Namun berjumpa secara langsung berbeda rasanya dengan berbincang lewat telepon, ibarat makan bakso dilengkapi sambal kecap dengan makan bakso tanpa tambahan bumbu apapun, rasanya berbeda jauh. Bertemu langsung sama artinya Pratiwi melihat wajah Sadewa secara langsung di depan mata kepalanya sendiri tanpa penghalang layar. Pratiwi bisa mendengar suaranya dengan jelas tanpa bantuan pengeras suara dari suatu mesin, dan tentu Pratiwi bisa mencium aroma Sadewa yang tidak akan pernah tergantikan oleh alat komunikasi canggih manapun.
Sebentar lagi Sadewa akan berjumpa dengan Pratiwi dan tentu saja Sadewa akan melihat Bumi, keponakannya yang paling lucu. Sayangnya di saat momen-momen terbaik seperti ini Bumi justru jatuh sakit. Ia demam sejak semalam dan hanya berbaring lemah di atas tempat tidur padahal Pratiwi berharap Sadewa bisa mengajak Bumi jalan-jalan atau melihat pesta perayaan ogoh-ogoh nanti sore. Pratiwi sudah memberi Bumi obat penurun demam namun Ida Sang Hyang Widhi Wasa masih setia memberi cobaan untuk anak sekuat Bumi. Baru saja memikirkan Bumi, Pratiwi mendengar tangis Bumi pecah. Tangisnya yang keras langsung menghentikan ritual bebersih beserta lamunan Pratiwi di siang bolong. Pratiwi segera menengok kamar Bumi, meninggalkan kain pel dan ember di ruang tengah.
“Nini, apa Iwa Sadewa sudah sampai Bukit Surgawi?” tanya Bumi terlihat antusias ingin bertemu dengan paman satu-satunya.
“Belum, Bumi. Nanti Nini akan bangunkan Bumi jika Iwa Sadewa sudah tiba di rumah ini.” Bumi menurut perintahnya. Pratiwi pikir Bumi mirip mendiang ayahnya yang selalu patuh perintah, tidak pernah membantah.

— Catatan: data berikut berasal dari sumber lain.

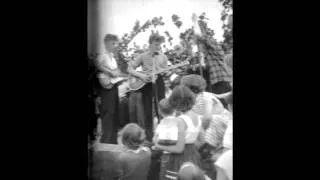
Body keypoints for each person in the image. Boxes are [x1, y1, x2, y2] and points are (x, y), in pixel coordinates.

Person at [155, 85, 202, 180]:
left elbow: (179, 148)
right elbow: (201, 139)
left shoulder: (181, 120)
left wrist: (158, 144)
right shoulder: (197, 116)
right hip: (193, 153)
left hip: (180, 158)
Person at [127, 33, 168, 142]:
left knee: (161, 109)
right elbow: (130, 68)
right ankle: (149, 139)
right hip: (146, 84)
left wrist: (164, 72)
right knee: (147, 111)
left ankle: (162, 137)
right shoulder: (142, 56)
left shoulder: (163, 57)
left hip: (159, 82)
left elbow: (166, 71)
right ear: (149, 44)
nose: (158, 47)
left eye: (159, 45)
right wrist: (141, 75)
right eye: (155, 44)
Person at [96, 34, 123, 144]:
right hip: (106, 89)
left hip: (113, 87)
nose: (115, 45)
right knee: (108, 115)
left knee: (114, 114)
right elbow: (97, 67)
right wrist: (110, 72)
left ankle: (112, 141)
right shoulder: (102, 56)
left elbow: (116, 71)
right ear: (106, 44)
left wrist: (116, 73)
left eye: (116, 43)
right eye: (113, 43)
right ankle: (106, 142)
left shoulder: (112, 57)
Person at [192, 35, 232, 108]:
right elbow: (207, 68)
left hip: (221, 81)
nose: (200, 49)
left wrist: (199, 37)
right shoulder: (208, 57)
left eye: (201, 46)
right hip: (215, 82)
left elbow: (208, 42)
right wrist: (198, 66)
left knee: (224, 104)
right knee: (221, 104)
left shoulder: (216, 50)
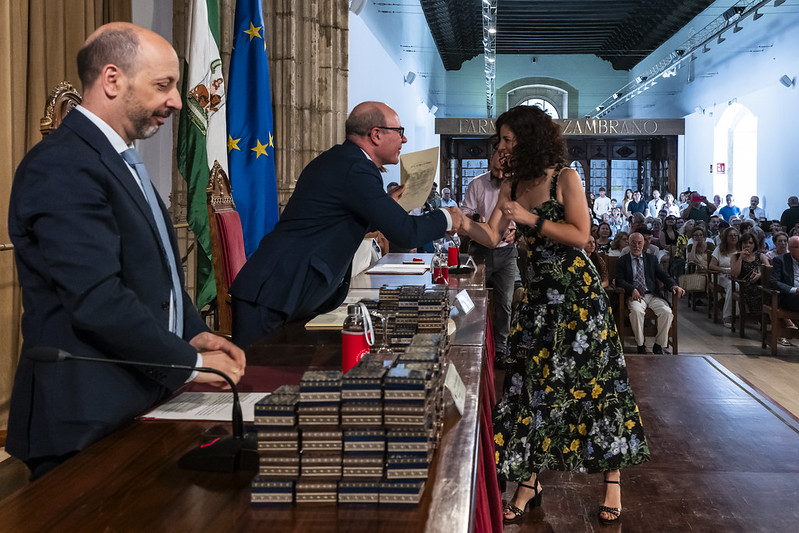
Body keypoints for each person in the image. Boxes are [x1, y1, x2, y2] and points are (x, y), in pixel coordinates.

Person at [6, 23, 246, 480]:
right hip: (84, 413)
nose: (177, 101)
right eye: (164, 85)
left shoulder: (116, 157)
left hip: (134, 397)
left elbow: (153, 268)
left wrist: (191, 330)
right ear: (113, 80)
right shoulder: (62, 164)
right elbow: (97, 299)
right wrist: (190, 363)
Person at [455, 105, 649, 526]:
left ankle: (612, 479)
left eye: (508, 139)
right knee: (531, 389)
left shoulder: (565, 177)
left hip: (579, 301)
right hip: (540, 303)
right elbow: (491, 235)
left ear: (529, 138)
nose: (502, 147)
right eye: (500, 140)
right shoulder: (510, 183)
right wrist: (460, 223)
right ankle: (529, 481)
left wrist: (530, 219)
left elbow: (581, 236)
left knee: (595, 386)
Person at [229, 101, 461, 347]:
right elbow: (406, 233)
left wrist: (384, 206)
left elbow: (338, 217)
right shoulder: (356, 168)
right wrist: (447, 216)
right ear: (376, 134)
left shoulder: (346, 161)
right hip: (277, 293)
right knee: (255, 379)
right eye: (400, 132)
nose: (404, 140)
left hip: (285, 292)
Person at [460, 149, 518, 362]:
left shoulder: (516, 186)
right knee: (472, 300)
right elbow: (465, 213)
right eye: (496, 170)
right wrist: (476, 217)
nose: (501, 175)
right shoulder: (477, 183)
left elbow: (524, 216)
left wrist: (516, 231)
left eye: (505, 171)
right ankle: (472, 342)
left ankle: (501, 349)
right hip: (480, 250)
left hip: (506, 252)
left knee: (504, 302)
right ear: (490, 159)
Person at [615, 233, 685, 354]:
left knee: (667, 312)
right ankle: (640, 344)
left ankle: (658, 344)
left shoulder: (651, 259)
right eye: (633, 243)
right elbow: (619, 280)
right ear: (629, 244)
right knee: (636, 312)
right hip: (634, 296)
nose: (636, 246)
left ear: (644, 244)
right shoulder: (623, 260)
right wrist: (632, 289)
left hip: (652, 294)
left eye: (639, 243)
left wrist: (674, 285)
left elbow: (663, 275)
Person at [730, 231, 770, 322]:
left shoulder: (760, 256)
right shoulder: (735, 257)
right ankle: (761, 318)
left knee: (770, 292)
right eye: (745, 242)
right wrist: (741, 258)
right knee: (756, 292)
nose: (747, 245)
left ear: (754, 244)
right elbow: (734, 274)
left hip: (760, 284)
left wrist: (759, 275)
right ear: (741, 244)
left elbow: (768, 271)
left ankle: (768, 318)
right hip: (744, 285)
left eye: (750, 243)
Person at [709, 227, 740, 328]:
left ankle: (742, 314)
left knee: (741, 285)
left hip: (738, 275)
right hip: (721, 275)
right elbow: (712, 265)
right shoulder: (719, 249)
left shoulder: (741, 249)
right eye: (731, 236)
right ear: (726, 237)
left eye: (735, 235)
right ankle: (728, 315)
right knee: (733, 286)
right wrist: (724, 270)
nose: (733, 237)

Bumi melanjutkan tidurnya, barangkali ia ingin berjumpa dengan ayahnya lewat mimpi, begitu terbangun ia akan melihat sosok pamannya yang mirip dengan ayahnya sedang berada tepat di depan matanya. Terakhir kali Bumi melihat pamannya adalah ketika upacara ngaben untuk ayahnya berlangsung, tepat tiga tahun yang lalu. Bumi yang waktu itu berusia tiga setengah tahun tidak berhenti-hentinya menangis, kemudian ketika Sadewa datang sekonyong-konyong tangisan Bumi mereda. Wajah Sadewa dan Nakula memang mirip, mungkin waktu itu Bumi mengira ayahnya hidup kembali. Waktu itu Bumi belum mengerti betul definisi kematian, ia hanya tahu orang pergi dan datang seiring waktu.